My pulse quickens in response to his words. “The endorphin rush offers a distraction,” I reason, nodding slowly. “How often do you use this tactic?”
“Every chance I get.”
“You’re addicted to the rush.”
“I’m addicted to you.”
I grip the folder tighter to my chest. “These impulsive statements intended to deflect won’t help here.”
“Not deflecting.” He pushes back into the cushion of the sofa. “You’re beautiful.”
“You’ve said this to me already.”
“And I’ll say it every time it crosses my mind. You’re so goddamn beautiful, I can’t think straight. I’m obsessed, and fuck…” His voice lowers to a coarse grate. “Ever since the courtyard, my head’s been a mess, Dr. Holbrook.”

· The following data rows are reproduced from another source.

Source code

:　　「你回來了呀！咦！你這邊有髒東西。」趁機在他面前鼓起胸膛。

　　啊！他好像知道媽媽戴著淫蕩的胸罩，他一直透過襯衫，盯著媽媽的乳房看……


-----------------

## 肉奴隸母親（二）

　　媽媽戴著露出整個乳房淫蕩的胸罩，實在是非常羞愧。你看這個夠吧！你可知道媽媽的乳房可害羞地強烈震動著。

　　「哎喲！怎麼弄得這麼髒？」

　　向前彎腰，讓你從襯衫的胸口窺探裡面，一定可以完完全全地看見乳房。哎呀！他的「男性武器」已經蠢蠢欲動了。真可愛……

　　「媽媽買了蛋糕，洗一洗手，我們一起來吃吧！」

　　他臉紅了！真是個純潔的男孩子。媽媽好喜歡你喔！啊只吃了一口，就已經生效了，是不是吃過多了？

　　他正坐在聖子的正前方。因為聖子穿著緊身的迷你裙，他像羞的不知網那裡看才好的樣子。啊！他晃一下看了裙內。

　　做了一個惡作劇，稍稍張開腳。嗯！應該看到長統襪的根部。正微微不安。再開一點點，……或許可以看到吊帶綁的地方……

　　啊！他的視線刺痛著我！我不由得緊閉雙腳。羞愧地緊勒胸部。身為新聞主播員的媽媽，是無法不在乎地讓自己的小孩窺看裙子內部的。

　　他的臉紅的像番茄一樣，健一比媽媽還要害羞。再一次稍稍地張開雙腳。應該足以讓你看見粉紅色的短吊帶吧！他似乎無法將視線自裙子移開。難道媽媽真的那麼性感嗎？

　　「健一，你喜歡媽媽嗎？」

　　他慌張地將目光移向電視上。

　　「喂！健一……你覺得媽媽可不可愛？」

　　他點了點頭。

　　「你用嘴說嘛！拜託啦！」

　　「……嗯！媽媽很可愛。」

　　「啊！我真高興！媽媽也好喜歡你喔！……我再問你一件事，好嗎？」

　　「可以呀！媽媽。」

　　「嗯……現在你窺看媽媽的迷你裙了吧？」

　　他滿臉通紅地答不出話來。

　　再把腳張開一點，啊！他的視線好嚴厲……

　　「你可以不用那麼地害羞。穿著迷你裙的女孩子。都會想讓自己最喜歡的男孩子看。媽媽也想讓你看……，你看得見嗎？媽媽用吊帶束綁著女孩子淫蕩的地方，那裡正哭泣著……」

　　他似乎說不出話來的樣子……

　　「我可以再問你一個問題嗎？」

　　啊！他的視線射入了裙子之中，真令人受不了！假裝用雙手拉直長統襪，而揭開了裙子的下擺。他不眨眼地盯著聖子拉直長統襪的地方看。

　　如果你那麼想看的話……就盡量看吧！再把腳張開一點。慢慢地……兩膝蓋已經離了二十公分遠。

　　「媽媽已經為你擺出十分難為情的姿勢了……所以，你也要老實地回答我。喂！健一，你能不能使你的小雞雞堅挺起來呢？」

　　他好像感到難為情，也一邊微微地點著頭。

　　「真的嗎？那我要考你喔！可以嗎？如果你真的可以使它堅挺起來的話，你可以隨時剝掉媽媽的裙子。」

I swallow hard. “So this is your retaliation against me, for how uncomfortable I made you feel.” I search his gaze for the truth.
“Not at all,” he says, yet there’s a taut thread woven beneath his amused tone.
“Okay, then.” I nod once. “You can’t say things like that to me while in session.”
“I can’t help it.”
“You have to try.”
Our gazes stay locked, silence ringing too loudly in my ears. “If you’re under my care, you can’t even look at me like that, Dr. Night.”
A fierce intensity darkens his eyes. “Maybe your care isn’t what I want to be under.”
Heat flushes my body. “We need to work on exercises that help you filter what leaves your mouth,” I say, steeling my voice against my flaring nerves.
“They’re just thoughts. Just words. You said I won’t act on them.” The way he’s watching me, gauging me, like this is a test I can’t fail. My spine knots with tension.
I smooth a palm down my skirt. “No, but I’m not sure I can handle sixty-seven instances of your unfiltered thoughts.”